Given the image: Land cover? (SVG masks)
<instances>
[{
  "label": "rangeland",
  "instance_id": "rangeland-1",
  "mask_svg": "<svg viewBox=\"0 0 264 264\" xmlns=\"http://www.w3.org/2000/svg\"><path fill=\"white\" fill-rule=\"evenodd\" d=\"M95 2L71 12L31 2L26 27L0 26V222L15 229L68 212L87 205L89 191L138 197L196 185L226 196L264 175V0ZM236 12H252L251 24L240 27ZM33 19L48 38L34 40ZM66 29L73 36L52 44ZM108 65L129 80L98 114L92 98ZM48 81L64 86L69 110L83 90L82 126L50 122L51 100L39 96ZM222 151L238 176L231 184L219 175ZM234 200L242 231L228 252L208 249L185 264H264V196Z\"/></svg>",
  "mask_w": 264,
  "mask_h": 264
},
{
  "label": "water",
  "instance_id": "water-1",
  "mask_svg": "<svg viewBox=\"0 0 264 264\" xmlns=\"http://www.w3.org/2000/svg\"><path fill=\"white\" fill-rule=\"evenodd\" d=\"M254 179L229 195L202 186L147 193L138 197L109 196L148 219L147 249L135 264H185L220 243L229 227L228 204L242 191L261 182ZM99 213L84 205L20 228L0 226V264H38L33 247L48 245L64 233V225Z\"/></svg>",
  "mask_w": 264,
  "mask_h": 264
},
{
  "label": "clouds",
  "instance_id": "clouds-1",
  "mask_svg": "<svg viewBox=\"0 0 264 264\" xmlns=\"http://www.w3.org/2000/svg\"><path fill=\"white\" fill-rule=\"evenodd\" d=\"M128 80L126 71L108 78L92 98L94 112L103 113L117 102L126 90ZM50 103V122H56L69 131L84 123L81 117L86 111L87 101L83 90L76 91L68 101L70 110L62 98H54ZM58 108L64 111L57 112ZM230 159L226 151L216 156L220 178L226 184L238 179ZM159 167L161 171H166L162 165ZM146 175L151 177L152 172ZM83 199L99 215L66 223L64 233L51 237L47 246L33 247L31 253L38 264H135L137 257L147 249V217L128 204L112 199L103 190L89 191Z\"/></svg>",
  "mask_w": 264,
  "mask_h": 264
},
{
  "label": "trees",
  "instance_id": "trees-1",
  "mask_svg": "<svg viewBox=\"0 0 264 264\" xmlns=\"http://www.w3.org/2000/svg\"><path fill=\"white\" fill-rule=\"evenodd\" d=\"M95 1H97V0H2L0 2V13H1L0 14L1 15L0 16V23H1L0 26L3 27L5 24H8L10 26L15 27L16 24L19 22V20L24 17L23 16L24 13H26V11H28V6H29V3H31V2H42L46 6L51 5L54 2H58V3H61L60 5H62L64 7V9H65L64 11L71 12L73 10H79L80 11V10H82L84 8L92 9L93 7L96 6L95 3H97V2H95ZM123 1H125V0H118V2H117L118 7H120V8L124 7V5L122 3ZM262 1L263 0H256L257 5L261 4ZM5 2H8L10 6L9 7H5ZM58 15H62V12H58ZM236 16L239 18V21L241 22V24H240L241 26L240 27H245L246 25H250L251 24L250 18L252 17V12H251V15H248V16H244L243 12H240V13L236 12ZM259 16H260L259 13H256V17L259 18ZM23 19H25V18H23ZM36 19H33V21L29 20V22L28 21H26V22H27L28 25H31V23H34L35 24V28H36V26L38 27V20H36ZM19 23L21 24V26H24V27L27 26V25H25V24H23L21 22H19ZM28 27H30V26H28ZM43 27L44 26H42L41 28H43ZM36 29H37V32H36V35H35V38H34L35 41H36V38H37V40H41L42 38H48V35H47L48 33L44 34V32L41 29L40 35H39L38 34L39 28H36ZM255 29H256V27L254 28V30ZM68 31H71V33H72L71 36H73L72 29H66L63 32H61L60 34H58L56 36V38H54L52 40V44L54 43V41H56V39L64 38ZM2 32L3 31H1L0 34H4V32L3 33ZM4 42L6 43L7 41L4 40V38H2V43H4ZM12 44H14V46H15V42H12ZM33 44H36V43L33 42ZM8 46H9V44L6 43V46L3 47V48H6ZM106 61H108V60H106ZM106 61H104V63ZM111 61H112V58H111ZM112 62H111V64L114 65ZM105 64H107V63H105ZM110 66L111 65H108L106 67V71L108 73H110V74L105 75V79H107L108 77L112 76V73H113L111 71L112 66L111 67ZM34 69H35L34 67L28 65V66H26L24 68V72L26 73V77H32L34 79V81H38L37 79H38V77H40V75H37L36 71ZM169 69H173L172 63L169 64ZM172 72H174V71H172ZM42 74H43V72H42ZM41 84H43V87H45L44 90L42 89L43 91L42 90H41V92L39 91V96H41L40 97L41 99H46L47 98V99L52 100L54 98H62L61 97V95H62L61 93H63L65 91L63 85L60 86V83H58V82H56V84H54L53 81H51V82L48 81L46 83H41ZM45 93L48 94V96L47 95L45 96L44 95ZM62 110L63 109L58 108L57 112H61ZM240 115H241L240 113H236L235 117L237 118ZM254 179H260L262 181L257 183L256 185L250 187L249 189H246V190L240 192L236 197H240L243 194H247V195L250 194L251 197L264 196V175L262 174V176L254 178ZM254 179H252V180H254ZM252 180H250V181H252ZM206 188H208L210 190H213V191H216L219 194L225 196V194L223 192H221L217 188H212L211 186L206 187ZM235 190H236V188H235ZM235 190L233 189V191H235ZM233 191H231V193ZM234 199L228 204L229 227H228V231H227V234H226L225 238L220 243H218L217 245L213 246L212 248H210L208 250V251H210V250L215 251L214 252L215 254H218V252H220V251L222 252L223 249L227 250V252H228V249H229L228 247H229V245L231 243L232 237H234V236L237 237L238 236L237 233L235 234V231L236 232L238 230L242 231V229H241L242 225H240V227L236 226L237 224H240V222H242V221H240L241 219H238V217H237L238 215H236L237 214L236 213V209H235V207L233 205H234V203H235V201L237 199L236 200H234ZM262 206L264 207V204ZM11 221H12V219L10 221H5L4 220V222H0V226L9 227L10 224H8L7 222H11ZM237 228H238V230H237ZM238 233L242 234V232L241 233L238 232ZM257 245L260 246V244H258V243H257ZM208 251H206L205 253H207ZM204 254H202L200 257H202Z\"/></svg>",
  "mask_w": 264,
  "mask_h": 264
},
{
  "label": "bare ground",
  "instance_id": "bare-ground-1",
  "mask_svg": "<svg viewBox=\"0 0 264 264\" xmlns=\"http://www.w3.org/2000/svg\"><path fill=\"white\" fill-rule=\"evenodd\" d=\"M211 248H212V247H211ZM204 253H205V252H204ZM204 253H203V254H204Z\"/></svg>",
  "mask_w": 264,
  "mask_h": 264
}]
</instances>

____________________

PROBLEM DESCRIPTION -
Your task is to repeat every line exactly.

WRITTEN ANSWER -
Given the image: Land cover? (SVG masks)
<instances>
[{
  "label": "rangeland",
  "instance_id": "rangeland-1",
  "mask_svg": "<svg viewBox=\"0 0 264 264\" xmlns=\"http://www.w3.org/2000/svg\"><path fill=\"white\" fill-rule=\"evenodd\" d=\"M95 2L71 12L31 2L26 27L0 26V222L15 229L68 212L87 205L89 191L138 197L196 185L226 196L264 175V0ZM236 12H252L251 24L240 27ZM33 19L48 38L34 40ZM66 29L73 36L52 44ZM108 65L129 80L98 114L92 98ZM48 81L64 86L69 110L83 90L82 126L50 122L51 100L39 96ZM222 151L238 176L231 184L219 175ZM234 200L242 231L228 252L208 249L185 264H264V196Z\"/></svg>",
  "mask_w": 264,
  "mask_h": 264
},
{
  "label": "water",
  "instance_id": "water-1",
  "mask_svg": "<svg viewBox=\"0 0 264 264\" xmlns=\"http://www.w3.org/2000/svg\"><path fill=\"white\" fill-rule=\"evenodd\" d=\"M254 179L229 195L202 186L147 193L138 197L109 196L148 219L147 249L135 264H185L220 243L229 227L228 204L242 191L261 182ZM99 213L84 205L20 228L0 226V264H38L33 247L48 245L64 233V225Z\"/></svg>",
  "mask_w": 264,
  "mask_h": 264
},
{
  "label": "clouds",
  "instance_id": "clouds-1",
  "mask_svg": "<svg viewBox=\"0 0 264 264\" xmlns=\"http://www.w3.org/2000/svg\"><path fill=\"white\" fill-rule=\"evenodd\" d=\"M128 80L126 71L108 78L92 98L94 112L103 113L117 102L126 90ZM50 103V122H56L69 131L84 123L81 117L86 111L87 101L83 90L76 91L68 101L70 110L62 98H54ZM58 108L64 111L57 112ZM230 159L226 151L216 156L220 178L226 184L238 179ZM159 167L161 171H166L162 165ZM146 175L151 177L152 172ZM83 199L99 215L66 223L64 233L51 237L47 246L33 247L31 253L38 264H135L137 257L147 249V217L128 204L112 199L103 190L89 191Z\"/></svg>",
  "mask_w": 264,
  "mask_h": 264
},
{
  "label": "trees",
  "instance_id": "trees-1",
  "mask_svg": "<svg viewBox=\"0 0 264 264\" xmlns=\"http://www.w3.org/2000/svg\"><path fill=\"white\" fill-rule=\"evenodd\" d=\"M95 1H97V0H2L0 2V13H1L0 14L1 15L0 16V23H1L0 26L3 27L5 24H8L10 26L15 27L16 24L19 22V20L24 17L23 16L24 13H26V11H28V6H29V3H31V2H42L46 6L51 5L54 2H58V3H61L60 5H62L64 7V9H65L64 11L71 12L73 10H79L80 11V10H82L84 8L92 9L93 7L96 6L95 3H97V2H95ZM123 1H125V0H118V2H117L118 7H120V8L124 7V5L122 3ZM262 1L263 0H256L257 5L261 4ZM5 2H8L10 6L9 7H5ZM58 15H62V12H58ZM236 16L239 18V21L241 22V24H240L241 26L240 27H245L246 25H250L251 24L250 18L252 17V12H251V15H248V16H244L243 12H240V13L236 12ZM259 16H260L259 13H256V17L259 18ZM23 19H25V18H23ZM36 19H33V21L29 20V22L28 21H26V22H27L28 25H31V23H34L35 24V28H36V26L38 27V20H36ZM19 23L21 24V26H24V27L27 26V25H25V24H23L21 22H19ZM28 27H30V26H28ZM43 27L44 26H42L41 28H43ZM36 29H37V32H36V35H35V38H34L35 41H36V38H37V40H41L42 38H48V35H47L48 33L44 34V32L41 29L40 35H39L38 34L39 28H36ZM255 29H256V27L254 28V30ZM68 31H71V33H72L71 36H73L72 29H66L63 32H61L60 34H58L56 36V38H54L52 40V44L54 43V41H56V39L64 38ZM2 32L3 31H1L0 34H4V32L3 33ZM4 42L6 43L7 41L4 40V38H2V43H4ZM12 44H14V46H15V42H12ZM33 44H36V43L33 42ZM8 46H9V44L6 43V46L3 47V48H6ZM106 61H108V60H106ZM106 61H104V63ZM111 61H112V58H111ZM112 62H111V64L114 65ZM105 64H107V63H105ZM110 66L111 65H108L106 67V71L108 73H110V74L105 75V79H107L108 77L112 76V73H113L111 71L112 66L111 67ZM34 69H35L34 67L28 65V66H26L24 68V72L26 73V77H32L34 79V81H38L37 79H38V77H40V75H37L36 71ZM169 69H173L172 63L169 64ZM172 72H174V71H172ZM42 74H43V72H42ZM41 84H43V87H45L44 90L42 89L43 91L42 90H41V92L39 91V96H41L40 97L41 99H46L47 98V99L52 100L54 98H62L61 97V95H62L61 93H63L65 91L63 85L60 86V83H58V82H56V84H54L53 81H51V82L48 81L46 83H41ZM45 93L48 94V96L47 95L45 96L44 95ZM62 110L63 109L58 108L57 112H61ZM240 115H241L240 113H236L235 117L237 118ZM254 179H260L262 181L257 183L256 185L250 187L249 189H246V190L240 192L236 197H240L243 194H247V195L250 194L251 197L264 196V175L262 174V176L254 178ZM254 179H252V180H254ZM252 180H250V181H252ZM206 188H208L210 190H213V191H216L219 194L225 196V194L223 192H221L217 188H212L211 186L206 187ZM235 190H236V188H235ZM235 190L233 189V191H235ZM233 191H231V193ZM234 199L228 204L229 227H228V231H227V234H226L225 238L220 243H218L217 245L213 246L212 248H210L208 250V251H210V250L215 251L214 252L215 254H218V252H220V251L222 252L223 249L227 250V252H228V249H229L228 247H229V245L231 243L232 237H234V236L237 237L238 236L237 233L235 234V231L236 232L238 230L242 231V229H241L242 225H240V227L236 226L237 224H240V222H242V221H240L241 219H238V217H237L238 215H236L237 214L236 213V209H235V207L233 205H234V203H235V201L237 199L236 200H234ZM262 206L264 207V204ZM11 221H12V219L10 221H5L4 220V222H0V226L9 227L10 224H8L7 222H11ZM237 228H238V230H237ZM238 233L242 234V232L241 233L238 232ZM257 245L260 246V244H258V243H257ZM208 251H206L205 253H207ZM204 254H202L200 257H202Z\"/></svg>",
  "mask_w": 264,
  "mask_h": 264
},
{
  "label": "bare ground",
  "instance_id": "bare-ground-1",
  "mask_svg": "<svg viewBox=\"0 0 264 264\" xmlns=\"http://www.w3.org/2000/svg\"><path fill=\"white\" fill-rule=\"evenodd\" d=\"M211 248H212V247H211ZM204 253H205V252H204ZM204 253H203V254H204Z\"/></svg>",
  "mask_w": 264,
  "mask_h": 264
}]
</instances>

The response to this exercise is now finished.